● **EXTRAIT PRÉSENTÉ**
=-=-=

Deuxième Apparition : le Dimanche 14 février 1858.
C'était le dimanche de la Quinquagésime et des Quarante-Heures. Voici Bernadette qui, après la grand-messe, descend avec onze ou douze jeunes filles à la Grotte, emportant une bouteille d'eau bénite au cas où l'apparition serait celle d'un mauvais esprit. Elles s'agenouillent et récitent le chapelet. Bientôt la voyante s'écrie avec émotion :
"Qué yéil, qué yéil" (Elle y est ! Elle y est !)
Et Bernadette de se lever, de jeter avec hâte de l'eau bénite dans la direction du rosier en disant :
"Si vous venez de la part de Dieu, approchez..." Le beau sourire de l'Apparition tranquillise totalement l'âme de Bernadette qui se tourne vers ses compagnes en disant :
"Elle ne s'en fâche pas, au contraire, Elle approuve de la tête et sourit vers nous toutes. Plus je lui en jette, plus Elle sourit."
Et au nom sacré de Dieu, le visage de Marie s'illumina merveilleusement. A ce nom, Elle s'inclina à plusieurs reprises. Elle s'avança jusque sur le bord du rocher. Et devant l'Apparition qui resplendit d'une beauté céleste et qui est si près d'elle, Bernadette se prosterne et dit instinctivement ses Ave Maria en récitant le chapelet. Et bientôt, elle ne voit que Marie. Elle est dans l'extase qui durera une heure. "Elle semblait un ange", dit Jeanne Abadie qui était parmi les jeunes filles, "nous la croyions morte, nous la regardions et nous pleurions toutes". Et un autre témoin, Antoine Nicolau, dira : "Bernadette était à genoux, blême, les yeux très ouverts, fixés vers la niche, les mains jointes, le chapelet entre les doigts; les larmes coulaient des deux yeux; elle souriait et avait un visage plus beau que tous ceux que j'ai vus."
Elle s'avança jusque sur le bord du rocher. La Dame s'était si avancée au-devant, que ses pieds nus ne touchaient plus le rebord de la cavité.

=-=-=

● **CONSIGNE 1**
Dans le récit de la deuxième apparition, qu'emporte Bernadette en descendant à la Grotte ?
● **CONSIGNE 2**
Reproduisez à l'identique, dans le récit de la deuxième apparition, tout ce qui va de « Deuxième Apparition : le » jusqu'à « Elle y est !) ».

● **DONNÉES ENREGISTRÉES**
=-=-=

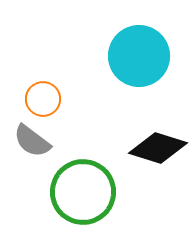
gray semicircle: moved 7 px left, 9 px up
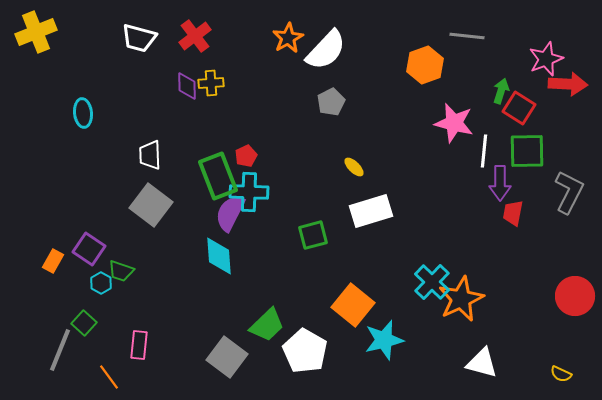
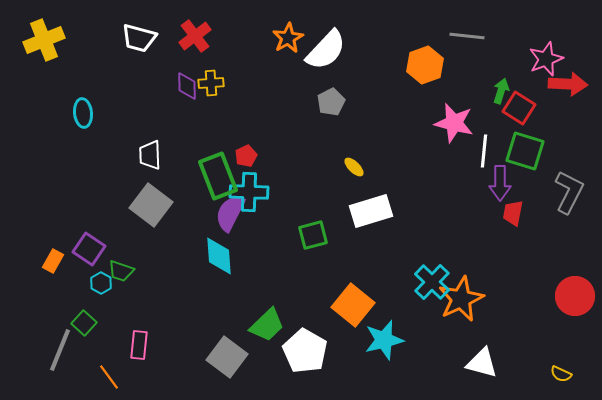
yellow cross at (36, 32): moved 8 px right, 8 px down
green square at (527, 151): moved 2 px left; rotated 18 degrees clockwise
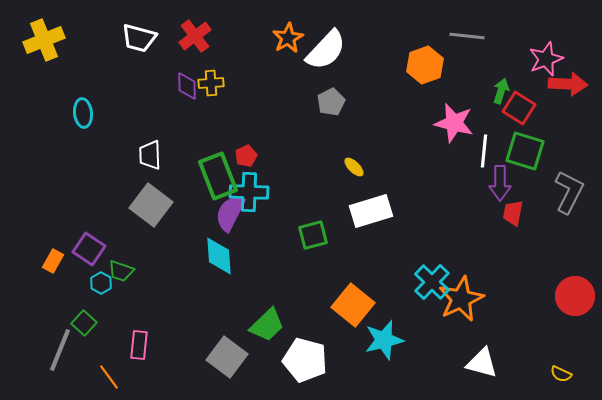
white pentagon at (305, 351): moved 9 px down; rotated 15 degrees counterclockwise
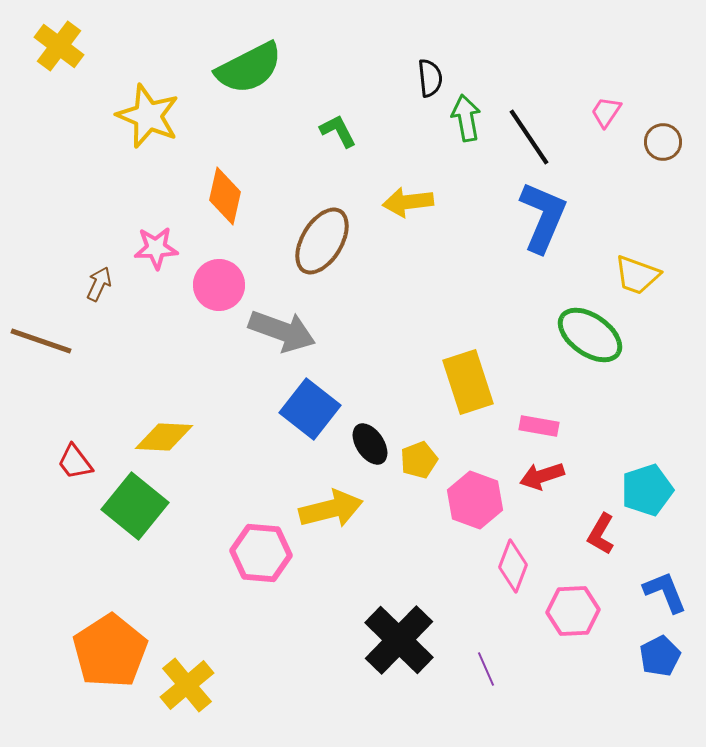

=-=-=

● **CORRIGÉ 1**
Une bouteille d'eau bénite.

● **CORRIGÉ 2**
Deuxième Apparition : le Dimanche 14 février 1858.
C'était le dimanche de la Quinquagésime et des Quarante-Heures. Voici Bernadette qui, après la grand-messe, descend avec onze ou douze jeunes filles à la Grotte, emportant une bouteille d'eau bénite au cas où l'apparition serait celle d'un mauvais esprit. Elles s'agenouillent et récitent le chapelet. Bientôt la voyante s'écrie avec émotion :
"Qué yéil, qué yéil" (Elle y est ! Elle y est !)